Serbian Foreign Minister Ivica Dacic hinted in an interview with EURACTIV Serbia on January 26 that Belgrade might change its position on imposing sanctions on Russia.
While Serbia backed UN resolutions condemning Russia’s invasion of Ukraine and the subsequent annexation of Ukrainian territory, it has declined to join Western sanctions on Russia, despite coming under pressure to do so as an EU candidate country.
There have already been calls from MEPs and other European politicians for Serbia’s EU accession process to be frozen if it does not align with the bloc’s foreign policy.
“We condemn the violation of Ukraine’s territorial integrity and that is how we voted in international bodies. Whether we will impose sanctions on Russia is another matter. It is not a matter of time or deadlines, it’s a matter that concerns our political and economic interests,” he told EURACTIV Serbia.

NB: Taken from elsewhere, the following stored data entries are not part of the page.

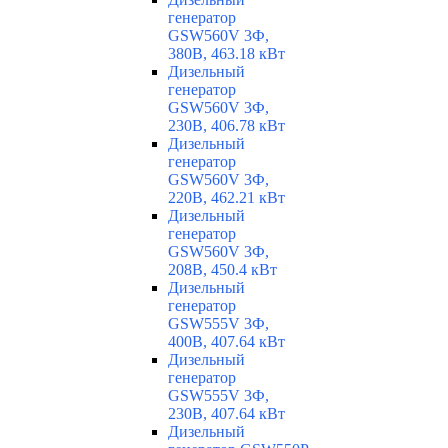
генератор
GSW560V 3Ф,
380В, 463.18 кВт
Дизельный
генератор
GSW560V 3Ф,
230В, 406.78 кВт
Дизельный
генератор
GSW560V 3Ф,
220В, 462.21 кВт
Дизельный
генератор
GSW560V 3Ф,
208В, 450.4 кВт
Дизельный
генератор
GSW555V 3Ф,
400В, 407.64 кВт
Дизельный
генератор
GSW555V 3Ф,
230В, 407.64 кВт
Дизельный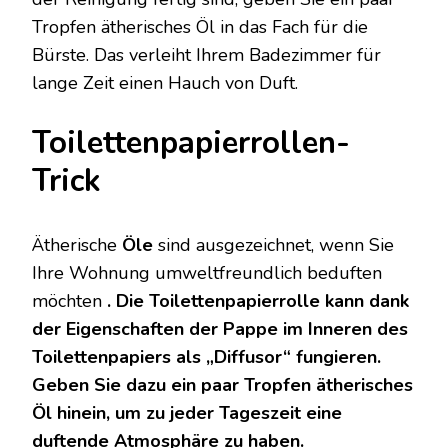
Tropfen ätherisches Öl in das Fach für die
Bürste. Das verleiht Ihrem Badezimmer für
lange Zeit einen Hauch von Duft.
Toilettenpapierrollen-
Trick
Ätherische
Öle
sind ausgezeichnet, wenn Sie
Ihre Wohnung umweltfreundlich beduften
möchten
. Die Toilettenpapierrolle kann dank
der Eigenschaften der Pappe im Inneren des
Toilettenpapiers als „Diffusor“ fungieren.
Geben Sie dazu ein paar Tropfen ätherisches
Öl hinein, um zu jeder Tageszeit eine
duftende Atmosphäre zu haben.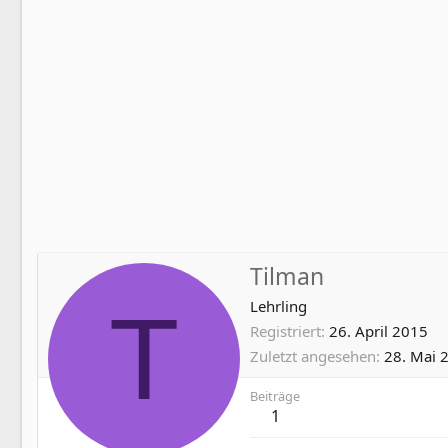
Tilman
T
Lehrling
Registriert
26. April 2015
Zuletzt angesehen
28. Mai 
Beiträge
1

Elaborating on Belgrade’s position, Dacic said that Serbia had not joined sanctions imposed since Russia’s annexation of Crimea back in 2014 up to now “because we estimated that it would not be in our interest”.
However, he indicated that could change in future. “If something changes to the detriment of Serbia’s interests, then our decision will be adjusted accordingly because we shall assess at every moment what is the best decision for our economy, for our standing in the world, and for the citizens of Serbia,” Dacic said in the interview with EURACTIV Serbia.
Dacic’s latest comments are broadly in line with those previously voiced by President Aleksandar Vucic, who has said since February last year that Serbia will act in line with its own interests when deciding whether or not to impose sanctions.
Vucic said when announcing Serbia’s initial decision not to join sanctions, immediately after Russia’s invasion of Ukraine in February 2022, that sanctions decisions would be guided “solely by the protection of its citizens' vital economic and political interests”.
He made the same point again in an interview with the Financial Times in April when he said that Serbia will not jeopardise its national interests by joining the sanctions. “[W]e have our own side, Serbia’s interests,” he said.
Serbia has benefitted from Russia’s support in refusing to recognise Kosovo, which unilaterally declared independence from Serbia in 2008, and in keeping Kosovo out of the UN and other international institutions. Serbia also secured a gas deal with Russia on favourable terms in 2022.
On the other hand, the decision not to align with the EU’s sanctions policy has harmed Serbia’s accession prospects, which in turn has put off investors from EU countries.